では、問題の「抗体検査」に関してだが、抗体は感染してから時間がたたなければ出現しないものと報道などで伝えられている一方、現在複数の「抗体検査キット」の販売サイトに「感染初期にも対応可能」と明記されている点を、近藤氏はどう捉えているのだろうか。
「抗体には、IgM抗体とIgG抗体の2種類があります。IgG抗体は、確かに感染して1〜2週間程度たってから出てくるものなのですが、一方でIgM抗体は、比較的、感染初期に出てくるもの。なので、『感染初期にも対応』というのは、IgM抗体のことを指しているわけです。IgM抗体とIgG抗体がごっちゃになっていると、確かに『抗体検査で初期の感染はわからない』と思うのではないでしょうか」
現在通販サイトで売られているキットは、IgM抗体とIgG抗体を同時にチェックするものが一般的で、キットによって異なるものの、感染から3〜5日程度でIgM抗体を判定できるケースもあると近藤氏は言う。
「IgM抗体ができる前に抗体検査をしても意味はありません。抗体検査では陰性だったものの、PCR検査では陽性が出たというケースもありますが、それは感染して1〜2日のごく初期だったから、もしくはその抗体検査自体の精度が低かったからと考えられますね」
そうなると、感染初期における「抗体検査」自体に有用性があるのか、という疑問も生じてくる。
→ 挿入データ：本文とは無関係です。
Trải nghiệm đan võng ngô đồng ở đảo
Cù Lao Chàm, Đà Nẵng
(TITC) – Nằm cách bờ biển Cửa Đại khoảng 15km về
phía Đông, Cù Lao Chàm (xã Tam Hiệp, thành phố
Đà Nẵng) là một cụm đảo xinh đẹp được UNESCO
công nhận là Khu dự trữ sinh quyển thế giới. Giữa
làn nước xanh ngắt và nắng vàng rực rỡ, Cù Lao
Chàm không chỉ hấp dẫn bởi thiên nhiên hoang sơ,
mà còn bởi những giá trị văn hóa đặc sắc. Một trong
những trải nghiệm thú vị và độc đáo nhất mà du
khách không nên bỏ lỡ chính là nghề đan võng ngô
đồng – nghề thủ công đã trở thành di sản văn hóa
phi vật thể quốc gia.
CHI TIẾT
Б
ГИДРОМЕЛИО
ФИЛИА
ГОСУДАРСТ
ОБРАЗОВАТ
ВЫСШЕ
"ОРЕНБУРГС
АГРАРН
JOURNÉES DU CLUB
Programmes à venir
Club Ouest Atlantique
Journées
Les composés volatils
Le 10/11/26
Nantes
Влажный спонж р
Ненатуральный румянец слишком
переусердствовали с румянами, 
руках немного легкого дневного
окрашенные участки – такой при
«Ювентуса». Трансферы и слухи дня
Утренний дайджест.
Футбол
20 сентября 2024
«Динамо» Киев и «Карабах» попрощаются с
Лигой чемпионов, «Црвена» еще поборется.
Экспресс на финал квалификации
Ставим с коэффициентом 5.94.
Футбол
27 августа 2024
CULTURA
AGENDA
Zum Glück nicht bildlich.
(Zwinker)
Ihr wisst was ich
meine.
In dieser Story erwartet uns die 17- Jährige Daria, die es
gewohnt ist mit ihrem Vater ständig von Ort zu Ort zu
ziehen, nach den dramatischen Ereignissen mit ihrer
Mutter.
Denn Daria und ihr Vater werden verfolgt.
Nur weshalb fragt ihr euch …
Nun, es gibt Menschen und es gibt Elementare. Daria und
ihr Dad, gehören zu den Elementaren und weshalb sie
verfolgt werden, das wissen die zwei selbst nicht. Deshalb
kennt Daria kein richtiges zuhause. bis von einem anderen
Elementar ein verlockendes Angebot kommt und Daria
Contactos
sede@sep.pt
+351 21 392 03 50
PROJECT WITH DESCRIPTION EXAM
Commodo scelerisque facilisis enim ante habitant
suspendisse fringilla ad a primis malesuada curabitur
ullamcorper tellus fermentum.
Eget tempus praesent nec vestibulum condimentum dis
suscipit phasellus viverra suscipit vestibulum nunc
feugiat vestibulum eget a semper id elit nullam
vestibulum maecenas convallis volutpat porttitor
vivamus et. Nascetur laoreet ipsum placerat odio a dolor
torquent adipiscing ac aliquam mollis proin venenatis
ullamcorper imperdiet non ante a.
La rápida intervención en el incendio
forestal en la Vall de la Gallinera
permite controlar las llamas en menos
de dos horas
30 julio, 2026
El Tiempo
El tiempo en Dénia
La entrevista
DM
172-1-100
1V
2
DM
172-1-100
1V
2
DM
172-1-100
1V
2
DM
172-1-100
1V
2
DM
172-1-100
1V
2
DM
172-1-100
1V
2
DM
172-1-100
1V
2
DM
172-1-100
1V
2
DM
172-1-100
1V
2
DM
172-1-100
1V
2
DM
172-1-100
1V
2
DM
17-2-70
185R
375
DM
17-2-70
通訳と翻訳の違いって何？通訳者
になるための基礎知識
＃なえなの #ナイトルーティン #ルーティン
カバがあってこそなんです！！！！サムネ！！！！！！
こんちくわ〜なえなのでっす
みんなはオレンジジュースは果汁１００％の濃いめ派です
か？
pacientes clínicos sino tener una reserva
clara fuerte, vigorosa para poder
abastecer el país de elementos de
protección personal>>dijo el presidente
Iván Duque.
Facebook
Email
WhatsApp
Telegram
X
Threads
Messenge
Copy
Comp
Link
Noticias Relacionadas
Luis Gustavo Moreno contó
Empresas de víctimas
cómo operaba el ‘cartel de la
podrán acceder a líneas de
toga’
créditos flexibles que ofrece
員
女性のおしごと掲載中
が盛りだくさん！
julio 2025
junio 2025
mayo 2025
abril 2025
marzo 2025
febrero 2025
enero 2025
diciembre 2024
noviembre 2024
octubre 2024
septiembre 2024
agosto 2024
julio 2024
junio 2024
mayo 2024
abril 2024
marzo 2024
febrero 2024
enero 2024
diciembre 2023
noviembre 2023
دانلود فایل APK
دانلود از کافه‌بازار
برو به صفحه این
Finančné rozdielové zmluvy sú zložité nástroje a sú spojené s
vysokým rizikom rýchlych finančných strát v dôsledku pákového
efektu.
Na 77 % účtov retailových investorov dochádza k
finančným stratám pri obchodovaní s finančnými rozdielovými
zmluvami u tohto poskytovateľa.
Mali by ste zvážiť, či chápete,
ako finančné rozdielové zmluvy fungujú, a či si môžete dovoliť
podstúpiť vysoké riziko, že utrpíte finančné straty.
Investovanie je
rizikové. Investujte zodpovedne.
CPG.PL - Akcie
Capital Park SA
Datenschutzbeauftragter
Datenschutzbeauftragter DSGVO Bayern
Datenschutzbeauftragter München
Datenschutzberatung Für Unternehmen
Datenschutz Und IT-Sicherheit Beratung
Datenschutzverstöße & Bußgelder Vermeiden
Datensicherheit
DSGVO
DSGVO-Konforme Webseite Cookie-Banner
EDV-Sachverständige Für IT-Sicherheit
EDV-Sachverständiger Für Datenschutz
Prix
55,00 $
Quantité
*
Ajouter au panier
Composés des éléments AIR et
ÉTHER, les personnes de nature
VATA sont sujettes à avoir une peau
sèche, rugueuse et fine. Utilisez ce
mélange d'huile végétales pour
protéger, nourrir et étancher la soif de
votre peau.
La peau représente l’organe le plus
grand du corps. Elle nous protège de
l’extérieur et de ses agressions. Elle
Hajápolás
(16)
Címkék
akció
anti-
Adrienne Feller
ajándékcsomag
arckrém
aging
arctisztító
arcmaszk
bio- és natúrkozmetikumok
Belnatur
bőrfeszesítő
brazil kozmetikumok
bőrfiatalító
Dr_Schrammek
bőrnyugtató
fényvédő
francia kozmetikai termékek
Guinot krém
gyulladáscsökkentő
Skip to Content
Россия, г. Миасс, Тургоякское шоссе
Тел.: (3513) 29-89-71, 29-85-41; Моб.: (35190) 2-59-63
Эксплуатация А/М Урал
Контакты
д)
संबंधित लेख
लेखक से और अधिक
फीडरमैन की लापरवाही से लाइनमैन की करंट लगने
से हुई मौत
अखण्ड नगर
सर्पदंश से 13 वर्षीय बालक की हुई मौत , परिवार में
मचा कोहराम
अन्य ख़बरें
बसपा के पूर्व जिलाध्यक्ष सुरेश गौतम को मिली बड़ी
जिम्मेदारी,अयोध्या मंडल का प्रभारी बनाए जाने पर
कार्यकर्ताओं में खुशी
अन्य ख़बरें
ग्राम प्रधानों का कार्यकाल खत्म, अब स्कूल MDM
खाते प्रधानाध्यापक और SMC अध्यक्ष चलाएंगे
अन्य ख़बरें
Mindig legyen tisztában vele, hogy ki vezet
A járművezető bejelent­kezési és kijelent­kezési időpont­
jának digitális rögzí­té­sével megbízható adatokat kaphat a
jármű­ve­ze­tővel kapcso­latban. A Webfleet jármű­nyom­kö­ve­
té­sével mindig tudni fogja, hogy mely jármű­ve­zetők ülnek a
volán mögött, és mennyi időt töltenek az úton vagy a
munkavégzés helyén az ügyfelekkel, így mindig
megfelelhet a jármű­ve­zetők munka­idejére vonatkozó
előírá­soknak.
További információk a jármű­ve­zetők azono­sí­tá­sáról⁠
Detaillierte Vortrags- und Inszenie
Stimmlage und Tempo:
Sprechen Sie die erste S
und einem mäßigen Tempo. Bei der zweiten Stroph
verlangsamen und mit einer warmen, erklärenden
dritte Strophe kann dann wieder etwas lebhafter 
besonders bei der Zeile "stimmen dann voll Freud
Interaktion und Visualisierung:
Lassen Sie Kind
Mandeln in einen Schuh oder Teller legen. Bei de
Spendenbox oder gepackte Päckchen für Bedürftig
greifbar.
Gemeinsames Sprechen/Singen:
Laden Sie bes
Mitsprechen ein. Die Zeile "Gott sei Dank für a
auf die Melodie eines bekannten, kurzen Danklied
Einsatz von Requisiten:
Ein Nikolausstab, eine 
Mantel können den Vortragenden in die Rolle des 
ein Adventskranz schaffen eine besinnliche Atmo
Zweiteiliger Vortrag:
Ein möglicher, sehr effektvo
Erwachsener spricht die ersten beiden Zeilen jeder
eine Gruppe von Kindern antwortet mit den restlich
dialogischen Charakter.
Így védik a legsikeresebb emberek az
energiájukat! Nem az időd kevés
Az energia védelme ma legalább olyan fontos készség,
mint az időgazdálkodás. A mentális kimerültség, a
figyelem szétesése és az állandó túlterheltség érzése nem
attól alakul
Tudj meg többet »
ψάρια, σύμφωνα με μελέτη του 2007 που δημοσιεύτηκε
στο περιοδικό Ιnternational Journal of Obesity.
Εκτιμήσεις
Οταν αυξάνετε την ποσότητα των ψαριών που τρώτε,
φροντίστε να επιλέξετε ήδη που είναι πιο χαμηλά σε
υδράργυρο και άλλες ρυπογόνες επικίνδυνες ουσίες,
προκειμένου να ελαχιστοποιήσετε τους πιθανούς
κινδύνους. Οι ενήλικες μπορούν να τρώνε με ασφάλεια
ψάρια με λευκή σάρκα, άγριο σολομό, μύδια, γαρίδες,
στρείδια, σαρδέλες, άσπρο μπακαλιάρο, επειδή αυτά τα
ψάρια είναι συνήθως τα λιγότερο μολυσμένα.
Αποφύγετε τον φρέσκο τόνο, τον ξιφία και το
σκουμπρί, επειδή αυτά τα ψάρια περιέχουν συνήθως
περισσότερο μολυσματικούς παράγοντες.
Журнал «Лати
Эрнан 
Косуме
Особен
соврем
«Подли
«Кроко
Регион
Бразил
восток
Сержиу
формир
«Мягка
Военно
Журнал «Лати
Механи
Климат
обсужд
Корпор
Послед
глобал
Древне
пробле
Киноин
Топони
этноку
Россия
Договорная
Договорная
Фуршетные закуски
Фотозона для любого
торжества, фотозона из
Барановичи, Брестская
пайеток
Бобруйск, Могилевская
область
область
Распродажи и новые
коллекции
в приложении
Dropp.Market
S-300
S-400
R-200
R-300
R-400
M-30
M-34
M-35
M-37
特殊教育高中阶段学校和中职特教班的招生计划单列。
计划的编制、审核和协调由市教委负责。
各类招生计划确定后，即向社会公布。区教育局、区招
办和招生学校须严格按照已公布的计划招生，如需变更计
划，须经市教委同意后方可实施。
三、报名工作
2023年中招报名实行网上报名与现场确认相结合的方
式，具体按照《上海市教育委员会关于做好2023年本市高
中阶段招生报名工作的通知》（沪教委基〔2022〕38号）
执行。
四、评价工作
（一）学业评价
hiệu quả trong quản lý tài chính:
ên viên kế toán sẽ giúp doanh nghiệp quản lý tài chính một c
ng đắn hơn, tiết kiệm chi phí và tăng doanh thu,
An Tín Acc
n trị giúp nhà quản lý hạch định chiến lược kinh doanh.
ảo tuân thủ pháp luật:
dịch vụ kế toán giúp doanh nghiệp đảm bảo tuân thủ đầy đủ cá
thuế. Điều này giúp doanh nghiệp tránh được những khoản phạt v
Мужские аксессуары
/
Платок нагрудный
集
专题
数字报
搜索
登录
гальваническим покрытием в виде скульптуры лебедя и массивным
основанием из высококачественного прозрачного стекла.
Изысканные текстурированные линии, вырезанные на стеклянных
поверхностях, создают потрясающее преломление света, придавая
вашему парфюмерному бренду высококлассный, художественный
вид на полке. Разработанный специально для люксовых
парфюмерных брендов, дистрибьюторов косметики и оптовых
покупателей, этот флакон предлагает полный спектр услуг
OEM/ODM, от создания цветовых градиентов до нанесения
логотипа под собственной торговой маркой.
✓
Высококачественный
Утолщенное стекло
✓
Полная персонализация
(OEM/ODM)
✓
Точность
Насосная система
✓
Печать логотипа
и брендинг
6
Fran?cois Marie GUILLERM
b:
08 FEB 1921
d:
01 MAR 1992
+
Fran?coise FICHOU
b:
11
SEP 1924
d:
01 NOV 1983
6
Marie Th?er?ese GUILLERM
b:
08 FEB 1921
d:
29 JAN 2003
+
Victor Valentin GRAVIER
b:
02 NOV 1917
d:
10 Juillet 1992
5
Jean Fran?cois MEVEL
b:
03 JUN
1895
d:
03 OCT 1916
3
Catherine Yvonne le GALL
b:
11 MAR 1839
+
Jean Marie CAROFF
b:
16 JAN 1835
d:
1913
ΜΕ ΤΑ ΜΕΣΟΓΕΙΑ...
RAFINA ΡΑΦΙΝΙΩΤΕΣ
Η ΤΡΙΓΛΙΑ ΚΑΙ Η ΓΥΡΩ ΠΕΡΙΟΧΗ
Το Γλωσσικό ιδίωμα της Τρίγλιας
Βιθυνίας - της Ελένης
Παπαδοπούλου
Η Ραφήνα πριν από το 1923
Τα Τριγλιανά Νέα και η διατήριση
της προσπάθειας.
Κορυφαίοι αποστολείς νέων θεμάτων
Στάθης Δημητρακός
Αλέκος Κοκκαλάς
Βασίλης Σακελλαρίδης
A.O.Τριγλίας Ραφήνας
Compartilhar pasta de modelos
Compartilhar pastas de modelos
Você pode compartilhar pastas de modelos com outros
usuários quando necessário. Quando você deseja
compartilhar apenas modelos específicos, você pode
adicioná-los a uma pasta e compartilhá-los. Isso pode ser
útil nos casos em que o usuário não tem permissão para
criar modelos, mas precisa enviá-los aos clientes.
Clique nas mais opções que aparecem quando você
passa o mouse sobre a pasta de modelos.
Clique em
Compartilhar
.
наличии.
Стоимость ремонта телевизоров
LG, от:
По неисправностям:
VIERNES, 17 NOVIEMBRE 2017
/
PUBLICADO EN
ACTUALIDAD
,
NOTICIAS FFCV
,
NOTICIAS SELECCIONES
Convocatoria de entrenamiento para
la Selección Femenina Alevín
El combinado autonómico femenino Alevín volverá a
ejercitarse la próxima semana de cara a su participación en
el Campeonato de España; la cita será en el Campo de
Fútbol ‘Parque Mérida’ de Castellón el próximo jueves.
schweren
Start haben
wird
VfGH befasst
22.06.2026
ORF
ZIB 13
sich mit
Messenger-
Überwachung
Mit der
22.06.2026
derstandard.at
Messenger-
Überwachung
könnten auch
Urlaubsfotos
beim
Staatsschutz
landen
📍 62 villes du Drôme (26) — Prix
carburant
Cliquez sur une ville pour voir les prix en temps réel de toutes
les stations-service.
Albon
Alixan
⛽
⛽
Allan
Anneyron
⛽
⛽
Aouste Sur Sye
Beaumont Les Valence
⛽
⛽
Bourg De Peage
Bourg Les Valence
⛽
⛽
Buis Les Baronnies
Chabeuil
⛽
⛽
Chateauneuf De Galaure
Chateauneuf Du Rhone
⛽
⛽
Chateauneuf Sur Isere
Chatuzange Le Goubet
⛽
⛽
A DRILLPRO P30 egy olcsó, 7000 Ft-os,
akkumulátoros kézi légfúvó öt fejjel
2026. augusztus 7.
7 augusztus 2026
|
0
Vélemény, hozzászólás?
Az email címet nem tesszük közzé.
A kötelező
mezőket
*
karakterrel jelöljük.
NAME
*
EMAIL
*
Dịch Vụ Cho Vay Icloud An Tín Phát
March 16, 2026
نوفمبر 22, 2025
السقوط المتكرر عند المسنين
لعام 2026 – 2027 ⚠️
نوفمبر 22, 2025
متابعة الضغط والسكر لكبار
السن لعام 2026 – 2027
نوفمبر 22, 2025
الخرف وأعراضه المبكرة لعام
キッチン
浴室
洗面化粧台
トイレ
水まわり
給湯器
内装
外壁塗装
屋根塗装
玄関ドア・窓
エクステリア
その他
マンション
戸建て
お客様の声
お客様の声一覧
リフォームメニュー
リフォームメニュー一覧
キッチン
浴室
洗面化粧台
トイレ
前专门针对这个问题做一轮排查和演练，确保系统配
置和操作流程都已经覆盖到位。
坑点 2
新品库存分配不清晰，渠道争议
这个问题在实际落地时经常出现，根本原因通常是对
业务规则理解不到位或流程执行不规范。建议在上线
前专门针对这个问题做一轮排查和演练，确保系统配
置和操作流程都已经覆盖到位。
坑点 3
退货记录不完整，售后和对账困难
厚生労働省は、「現在、日本国内で医薬品・医療機器等の品質、有効性及び安全性の確保等に関する法律(薬機法)上の体外診断用医薬品として承認を得た抗体検査はありません」との見解を示しているが……。
「感染リスクを下げるため、特に多くの人が一斉に検査を行う場合、精度自体はPCR検査や抗原検査に劣るものの、費用や利便性の面から考えると『抗体検査しかできない』という現実があるんです。PCR検査と抗原検査は、医療機関でしか受けられませんし、しかも自由診療なので、特にPCR検査は4〜5万円と高額ですから」
新宿シアターモリエールで起こったクラスターも、「舞台関係者全員を病院まで連れていって、4〜5万円するPCR検査を受けさせることができただろうかと考えると、難しいと思います。まずは抗体検査で比較的初期の感染の可能性を調べるというのは、100点の結果は得られないものの、少しでもリスクを下げるという面では、有用性があるのではないでしょうか」。